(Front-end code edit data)

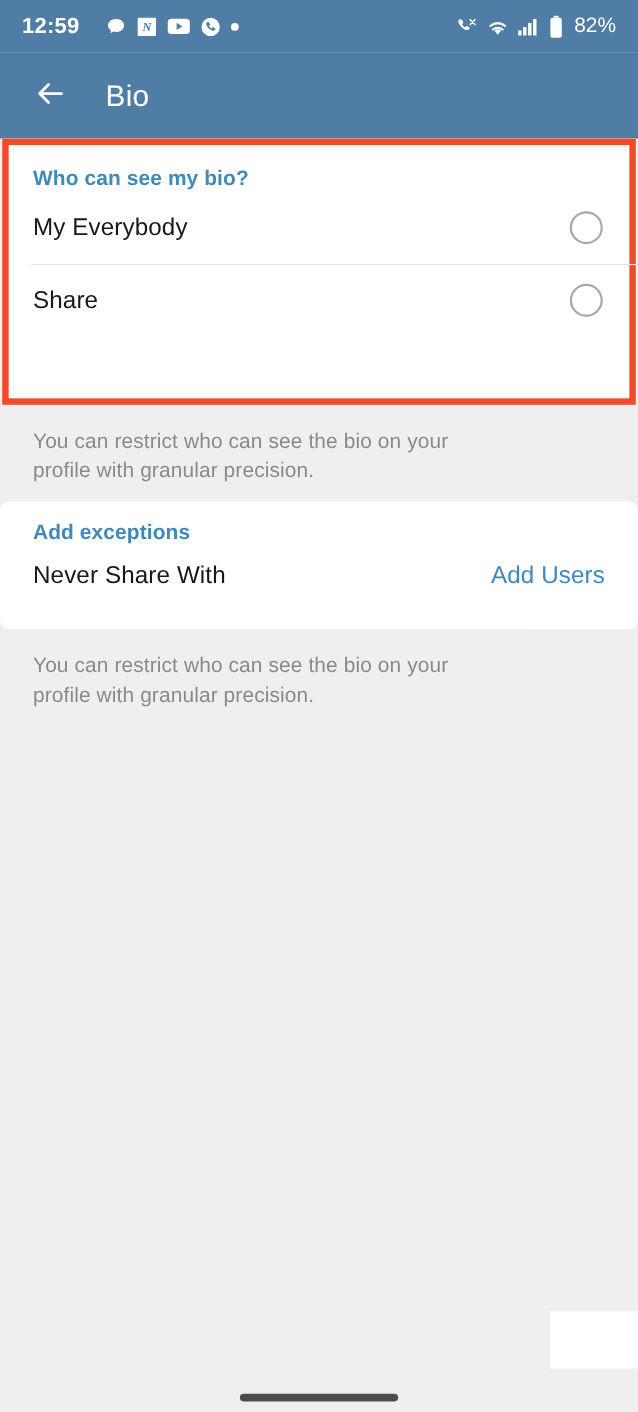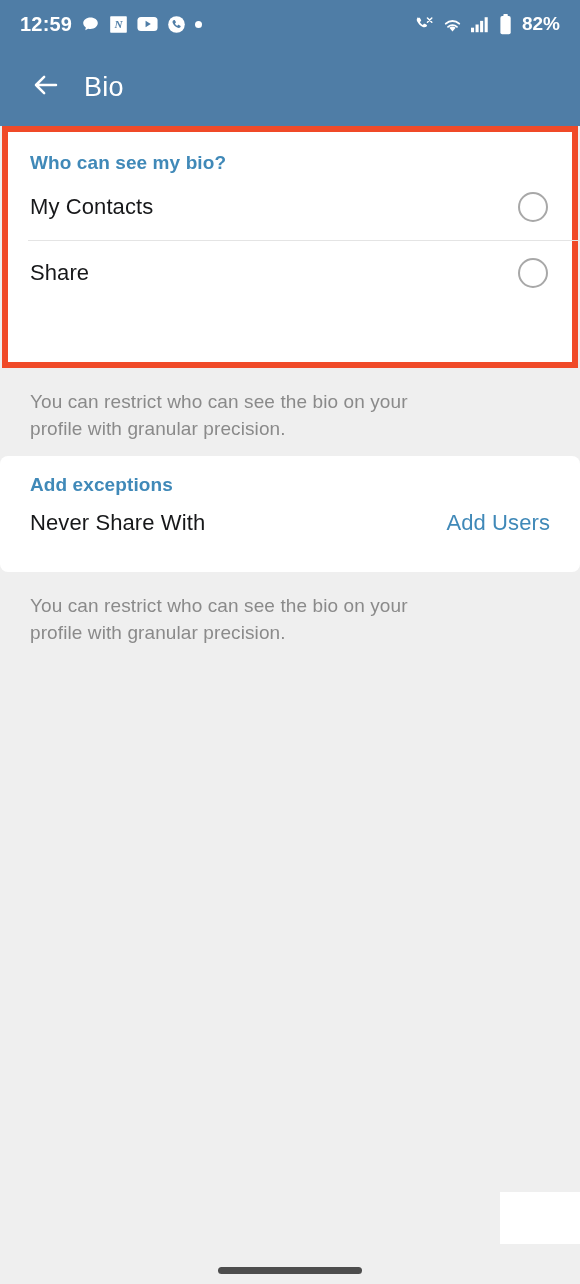--- a/index.html
+++ b/index.html
@@ -13,41 +13,41 @@
 
   
   .statusbar {
     position:absolute; top:0; left:0; width:580px; height:48px;
     background:#4f7da6;
     display:flex; align-items:center;
     padding:0 20px;
     color:#ffffff;
   }
   .sb-left { display:flex; align-items:center; gap:9px; flex:1; }
-  .sb-time { font-size:20px; font-weight:700; letter-spacing:.2px; color:#fff; margin-right:0; }
+  .sb-time { font-size:20px; font-weight:700; letter-spacing:.2px; color:#fff; margin-right:15px; }
   .sb-right { display:flex; align-items:center; gap:8px; }
-  .sb-batt-pct { font-size:19px; font-weight:700; color:#fff; margin-left:2px; }
+  .sb-batt-pct { font-size:19px; font-weight:400; color:#fff; margin-left:2px; }
   .ic { display:block; }
   .dot-ic { width:7px; height:7px; border-radius:50%; background:#fff; }
 
   
   .appbar {
     position:absolute; top:48px; left:0; width:580px; height:78px;
     background:#4f7da6;
     display:flex; align-items:center;
     padding-left:24px;
   }
   .back-btn {
     width:44px; height:44px;
     display:flex; align-items:center; justify-content:center;
     cursor:pointer;
   }
   .appbar-title {
     color:#ffffff; font-size:27px; font-weight:400;
-    margin-left:16px; letter-spacing:.2px;
+    margin-left:28px; letter-spacing:.2px;
   }
 
   
   .highlight {
     position:absolute; top:126px; left:2px;
     width:576px; height:242px;
     border:6px solid #f04a28;
     background:#ffffff;
     z-index:5;
   }
@@ -230,21 +230,21 @@
     <div class="appbar-title">Bio</div>
   </div>
 
   <div class="highlight"></div>
 
   <div class="card-radio">
     <div class="section-title">Who can see my bio?</div>
 
 
     <div class="radio-row">
-      <span class="radio-label">My Contacts</span>
+      <span class="radio-label">My Everybody</span>
       <span class="radio-mark"></span>
     </div>
 
     <div class="radio-row">
       <span class="radio-label">Share</span>
       <span class="radio-mark"></span>
     </div>
   </div>
 
   <div class="note" id="note1">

= Goal of the exercise =
Show, from the records above, every line that includes "radio".

= Answer area =
   <div class="card-radio">
     <div class="radio-row">
-      <span class="radio-label">My Contacts</span>
+      <span class="radio-label">My Everybody</span>
       <span class="radio-mark"></span>
     <div class="radio-row">
       <span class="radio-label">Share</span>
       <span class="radio-mark"></span>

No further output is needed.